I will try to explain what I mean. For some folk, religion is a take it or leave it business. That’s the way of it although we pray that they will encounter the divine reality somewhere along their journey. For others religion is a heritage and a habit and Easter, like Christmas, is an important, even moving, part of their yearly round, along with July 4th, and Thanksgiving. That is an enriching thing so we won’t begrudge them their encounter with God in those moments. Maybe that will be their portal for a more sustained relationship with the Holy One? And then there are those of us who try to make our faith a full-time part of how we live our lives and schedule our year. For us, Easter is a moment towards which we have been moving in the annual rhythm of our spiritual life. It is not a ‘take it or leave it’ option and it is not a casual or habitual encounter. But we can still miss something, because Easter is far more than a day in the holiest calendar.

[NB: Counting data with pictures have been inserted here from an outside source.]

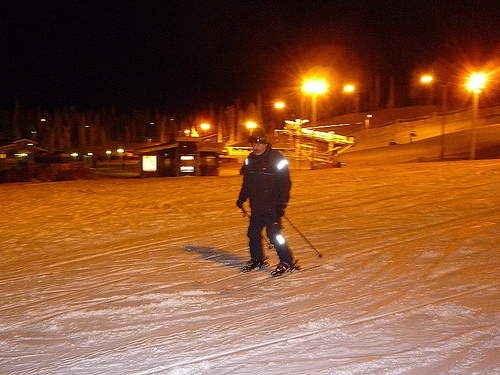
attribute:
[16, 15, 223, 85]
sky — dark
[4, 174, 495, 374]
field — snowy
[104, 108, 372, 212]
building —  small ,   wooden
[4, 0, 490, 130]
sky —  black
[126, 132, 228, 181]
building — small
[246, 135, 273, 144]
hat —  hat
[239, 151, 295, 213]
jacket —  black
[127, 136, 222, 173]
shed — small, wooden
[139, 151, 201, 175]
windows — illuminated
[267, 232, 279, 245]
knee —  man's 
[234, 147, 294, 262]
snow suit —  dark blue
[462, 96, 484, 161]
pole —  wooden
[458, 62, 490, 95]
light —  bright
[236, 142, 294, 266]
ski suit — dark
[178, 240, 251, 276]
shadow —  Person's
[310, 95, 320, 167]
pole — tall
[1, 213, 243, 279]
tracks —  clearly visible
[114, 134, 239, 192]
building —  small 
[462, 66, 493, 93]
light — bright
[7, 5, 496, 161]
sky — dark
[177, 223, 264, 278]
shadow —   Small,  black,  of man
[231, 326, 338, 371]
white snow —  Thick,  white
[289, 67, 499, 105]
lights — bright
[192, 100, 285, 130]
lights — bright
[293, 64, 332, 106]
lights — street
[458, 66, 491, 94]
light — orange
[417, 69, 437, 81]
light — orange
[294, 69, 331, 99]
light — orange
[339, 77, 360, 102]
light — orange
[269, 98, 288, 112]
light — orange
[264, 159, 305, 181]
light —  reflective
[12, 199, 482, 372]
snow — white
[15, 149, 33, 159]
window — illuminated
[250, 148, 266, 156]
beard —  short,  grey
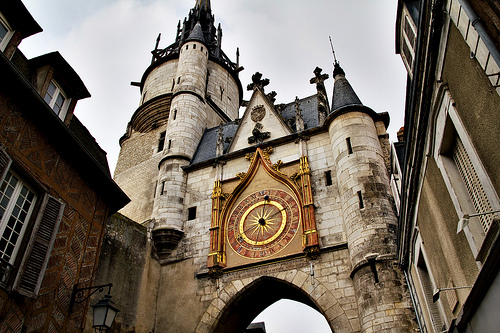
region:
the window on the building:
[0, 156, 36, 293]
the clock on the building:
[196, 135, 326, 260]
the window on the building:
[43, 72, 76, 121]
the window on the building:
[0, 17, 16, 54]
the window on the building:
[432, 101, 499, 254]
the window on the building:
[411, 237, 448, 332]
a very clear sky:
[17, 2, 407, 178]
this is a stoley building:
[0, 0, 497, 331]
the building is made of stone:
[1, 0, 498, 331]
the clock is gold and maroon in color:
[206, 132, 318, 277]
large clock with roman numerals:
[207, 146, 322, 266]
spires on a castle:
[130, 0, 360, 105]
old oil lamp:
[71, 280, 116, 330]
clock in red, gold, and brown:
[207, 144, 321, 273]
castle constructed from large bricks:
[111, 0, 421, 330]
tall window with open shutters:
[0, 145, 62, 302]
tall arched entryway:
[193, 275, 353, 331]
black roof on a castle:
[186, 65, 328, 162]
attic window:
[38, 49, 90, 131]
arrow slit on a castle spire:
[345, 136, 353, 157]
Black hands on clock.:
[241, 206, 286, 244]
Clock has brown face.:
[246, 202, 312, 278]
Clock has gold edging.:
[205, 157, 326, 308]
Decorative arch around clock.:
[211, 152, 323, 279]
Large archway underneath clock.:
[173, 281, 392, 331]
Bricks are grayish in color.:
[323, 161, 379, 331]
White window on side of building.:
[6, 190, 25, 262]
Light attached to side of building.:
[68, 265, 133, 327]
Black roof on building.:
[295, 102, 332, 117]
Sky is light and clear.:
[96, 98, 110, 126]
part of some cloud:
[243, 2, 295, 39]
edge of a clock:
[238, 237, 275, 272]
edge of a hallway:
[263, 272, 303, 313]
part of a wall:
[168, 262, 203, 293]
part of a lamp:
[95, 303, 117, 323]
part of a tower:
[366, 280, 398, 322]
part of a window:
[0, 228, 32, 285]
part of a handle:
[66, 268, 108, 298]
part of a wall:
[439, 223, 467, 268]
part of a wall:
[62, 170, 95, 209]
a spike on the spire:
[321, 22, 345, 64]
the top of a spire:
[327, 64, 372, 114]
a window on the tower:
[341, 132, 359, 159]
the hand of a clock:
[258, 193, 272, 218]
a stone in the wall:
[231, 275, 246, 291]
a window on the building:
[35, 70, 71, 121]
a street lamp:
[88, 291, 121, 331]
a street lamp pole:
[66, 275, 119, 315]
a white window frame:
[426, 84, 499, 264]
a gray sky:
[16, 0, 413, 181]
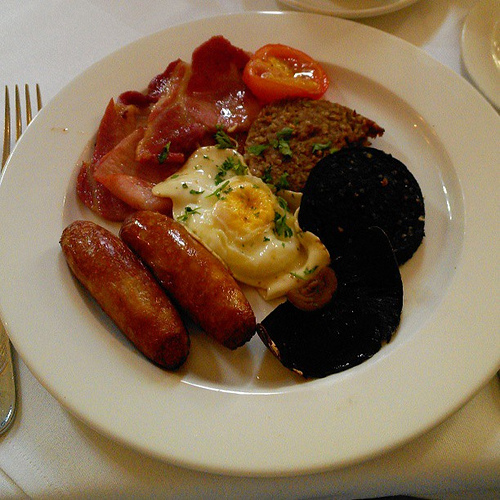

Easter speaks of the nature of the universe and our place in it. If you think about it this way the picture is painted on a very large canvas indeed: far too big to fit in our living room as some sort of icon. In fact, the only way we can truly live with such a picture is to realize that we are a part of the scene ourselves. This isn’t something we can tuck away in the compartment of our lives called “spiritual” or hang on the walls of our self-identity, as “Christian” or “Episcopalian”. Easter is too big to fit inside our calendars or even inside our lives. To encounter Easter properly means to step off the stage of our daily life and enter into another realm or dimension of reality.
Our lives are usually too busy to remember that we really are playing a part in a cosmic drama where life, goodness and hope are contending with death, evil and despair. Easter, rising from the shadows of Holy Week as the focus of the Christian world view, is a good time to remind ourselves that we are players on that stage, the drama is for keeps and the Cross is for real. But so is the victory and the good news it reveals.
To paraphrase St. John Chrysostom, whose Easter Homily I read at every vigil service I conduct, when death swallowed Christ, it wasn’t Christ that was defeated; it was death itself that was destroyed. This tells that universe is a good place, founded on love, and no matter how great the evil or how dark the shadows that may blight a life or a generation or an age of humankind, God’s love is the power that can never be overcome in the final counting.
This is, on the one hand, a serious, word-class, heavyweight proposition; so don’t just give it a nod as you pass it by. On the other hand, it is such a profoundly wonderful piece of good news that it should set our hearts and souls ablaze with glorious light.
“Christ is Risen! The Lord is Risen Indeed!”